Russia: a bastion of freedom and democracy

With a little tweaking, the Russian Federation from Decades of Darkness answers this (although the POD is a bit earlier).

Bruce
 
Devil's advocate: if the Azeris can speak Azeri, be Muslim, and enjoy the protection of the law as equal citizens in a liberal democracy, I think that can farely be called a "free society" even if the Azeris have no organ for their independent national destiny. After all, here in Britain, English voters could impose a government on Scotland in the 1950s: I have no issue with that because I'm a unionist, but a lot of my countrymen believe in Scotland as much as the Azeris believe in Azerbaijan.

And as a unionist more generally, and a Russophile, I'm also going to have to say that while the OTL Russian Empire did indeed oppress many nationalities, if it can peacefully transform itself I don't see why it needs to necessarily fall apart. A lot of the nationalists in the 1900s were aiming for cultural autonomy as I said, and anyway 1914 Baku, IIRC, had more Russians in it than Azeris.

What we really need for the Russian Empire to transform itself internally is a major attitude change within the predominately culturally and linguistically Russian, Orthodox political establishment/aristocracy: the ability to see that the smaller nationalities can and will be loyal to the Tsar and the "idea of the Empire" even if they speak their own languages, follow their own laws and customs and practice different religions.

IOTL, in the 19th century the smaller nationalities were seen as suspect, very much capable of betraying the Empire at the drop of a hat if they were allowed any trappings of Nationalism. The Polish, of course, were the poster boys for nationalist trouble, but clearly even loyalty did not stop the threat of Russification. The Grand Duchy of Finland was as loyal to the Tsar as any ordinary Russian province, and by the end of the century the Finns were losing the constitutional rights (they thought the Tsar had promised to safeguard) so fast their heads were spinning.

The main competitors of Russia, France and Britain, were already culturally and linguistically unitary states, and very clearly strong for it.
The foreign examples were very tempting. So, how can we avoid the OTL situation, in which Russification was seen among the political elite as the vehicle for unifying the patchwork of suspect nationalities into a strong, God-fearing Empire under the divinely ordained power of the Tsar? How to make the Russian aristocracy and royalty of 1830 vintage multiculturalists in a few generations, at the same time avoiding the strengthening of Russian (imperial) national chauvinism AND the smaller nationalisms of the minority peoples?

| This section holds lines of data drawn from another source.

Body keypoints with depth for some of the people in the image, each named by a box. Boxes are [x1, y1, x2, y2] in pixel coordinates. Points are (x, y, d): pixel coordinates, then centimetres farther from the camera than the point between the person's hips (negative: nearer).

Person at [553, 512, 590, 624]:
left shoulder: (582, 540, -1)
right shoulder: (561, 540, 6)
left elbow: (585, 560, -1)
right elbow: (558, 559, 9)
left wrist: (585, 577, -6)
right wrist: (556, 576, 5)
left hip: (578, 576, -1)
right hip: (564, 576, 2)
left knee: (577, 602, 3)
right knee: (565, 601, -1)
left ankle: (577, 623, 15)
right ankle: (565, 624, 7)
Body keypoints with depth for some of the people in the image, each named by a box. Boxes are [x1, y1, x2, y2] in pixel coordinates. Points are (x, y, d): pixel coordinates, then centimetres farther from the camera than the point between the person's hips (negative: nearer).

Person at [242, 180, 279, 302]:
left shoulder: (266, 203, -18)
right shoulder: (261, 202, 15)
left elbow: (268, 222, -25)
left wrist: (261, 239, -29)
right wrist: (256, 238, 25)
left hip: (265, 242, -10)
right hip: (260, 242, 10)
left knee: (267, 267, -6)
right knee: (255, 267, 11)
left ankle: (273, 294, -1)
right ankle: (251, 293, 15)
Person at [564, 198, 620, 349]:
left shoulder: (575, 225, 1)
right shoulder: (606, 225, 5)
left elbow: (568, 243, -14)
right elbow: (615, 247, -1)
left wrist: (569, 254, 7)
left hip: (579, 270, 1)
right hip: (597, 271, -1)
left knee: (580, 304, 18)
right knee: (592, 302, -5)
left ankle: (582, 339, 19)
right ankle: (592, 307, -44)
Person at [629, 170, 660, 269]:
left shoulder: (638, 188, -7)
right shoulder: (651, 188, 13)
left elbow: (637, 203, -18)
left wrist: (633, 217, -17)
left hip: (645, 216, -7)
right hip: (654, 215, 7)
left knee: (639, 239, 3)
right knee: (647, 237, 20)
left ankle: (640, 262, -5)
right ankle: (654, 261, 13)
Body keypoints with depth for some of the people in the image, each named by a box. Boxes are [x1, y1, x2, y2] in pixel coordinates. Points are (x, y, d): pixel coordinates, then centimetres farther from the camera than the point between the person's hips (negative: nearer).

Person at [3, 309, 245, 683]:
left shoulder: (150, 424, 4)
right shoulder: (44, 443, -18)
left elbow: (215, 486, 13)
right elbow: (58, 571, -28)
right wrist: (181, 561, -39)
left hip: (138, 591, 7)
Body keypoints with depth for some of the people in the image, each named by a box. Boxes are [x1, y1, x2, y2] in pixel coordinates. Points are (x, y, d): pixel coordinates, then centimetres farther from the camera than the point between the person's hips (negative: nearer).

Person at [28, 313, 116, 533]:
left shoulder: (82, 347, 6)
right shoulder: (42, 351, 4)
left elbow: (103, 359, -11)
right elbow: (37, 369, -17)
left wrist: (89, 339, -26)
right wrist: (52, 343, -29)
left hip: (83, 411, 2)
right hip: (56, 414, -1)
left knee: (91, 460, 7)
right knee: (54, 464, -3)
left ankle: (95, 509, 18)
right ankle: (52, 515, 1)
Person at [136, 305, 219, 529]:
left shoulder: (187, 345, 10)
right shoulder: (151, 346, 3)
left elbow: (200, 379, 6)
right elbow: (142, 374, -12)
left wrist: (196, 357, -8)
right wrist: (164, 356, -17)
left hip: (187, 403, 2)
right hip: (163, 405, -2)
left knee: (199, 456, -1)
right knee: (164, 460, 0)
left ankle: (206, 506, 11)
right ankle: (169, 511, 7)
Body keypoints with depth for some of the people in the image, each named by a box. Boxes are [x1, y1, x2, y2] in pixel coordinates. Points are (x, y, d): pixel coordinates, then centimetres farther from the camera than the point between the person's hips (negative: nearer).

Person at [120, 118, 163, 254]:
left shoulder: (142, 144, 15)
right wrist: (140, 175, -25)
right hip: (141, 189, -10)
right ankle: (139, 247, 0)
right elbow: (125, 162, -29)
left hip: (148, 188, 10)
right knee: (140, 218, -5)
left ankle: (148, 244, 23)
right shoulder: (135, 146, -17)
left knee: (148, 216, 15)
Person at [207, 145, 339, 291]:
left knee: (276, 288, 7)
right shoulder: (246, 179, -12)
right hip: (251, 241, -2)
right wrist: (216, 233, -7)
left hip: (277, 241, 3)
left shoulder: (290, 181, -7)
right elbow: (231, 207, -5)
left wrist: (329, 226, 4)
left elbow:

Having more liberal, reforming Tsars is all well and good, but getting to the rank and file of the aristocracy, the intelligentsia and the Church is more than a miscarriage or a nihilist bomb away.
 
What we really need for the Russian Empire to transform itself internally is a major attitude change within the predominately culturally and linguistically Russian, Orthodox political establishment/aristocracy: the ability to see that the smaller nationalities can and will be loyal to the Tsar and the "idea of the Empire" even if they speak their own languages, follow their own laws and customs and practice different religions.

IOTL, in the 19th century the smaller nationalities were seen as suspect, very much capable of betraying the Empire at the drop of a hat if they were allowed any trappings of Nationalism. The Polish, of course, were the poster boys for nationalist trouble, but clearly even loyalty did not stop the threat of Russification. The Grand Duchy of Finland was as loyal to the Tsar as any ordinary Russian province, and by the end of the century the Finns were losing the constitutional rights (they thought the Tsar had promised to safeguard) so fast their heads were spinning.

The main competitors of Russia, France and Britain, were already culturally and linguistically unitary states, and very clearly strong for it.
The foreign examples were very tempting. So, how can we avoid the OTL situation, in which Russification was seen among the political elite as the vehicle for unifying the patchwork of suspect nationalities into a strong, God-fearing Empire under the divinely ordained power of the Tsar? How to make the Russian aristocracy and royalty of 1830 vintage multiculturalists in a few generations, at the same time avoiding the strengthening of Russian (imperial) national chauvinism AND the smaller nationalisms of the minority peoples?

Having more liberal, reforming Tsars is all well and good, but getting to the rank and file of the aristocracy, the intelligentsia and the Church is more than a miscarriage or a nihilist bomb away.

You'd want to go back to the 18th century, really (Catherine the Great was, comparatively speaking, pretty pro-Muslim), although the real Russification, intended as you say to make a culturally unitary nation, was under Alexander III. Nicholas I got the ball rolling, but his policies were basically negative: he attacked "Polish institutions" after 1831 but left the Georgians to themselves. My idea with Alexander Nikolayevich could avoid the worst of it, if everything goes right. Finland, at least, would probably be left alone.

Having Constantine succeed might nip the thing in the bud (he was a Polanophile, but did that extent to general tolerance? I'm not sure), but although the effects would manifest in '25, for that you'd need a PoD earlier in Alexander's life, really.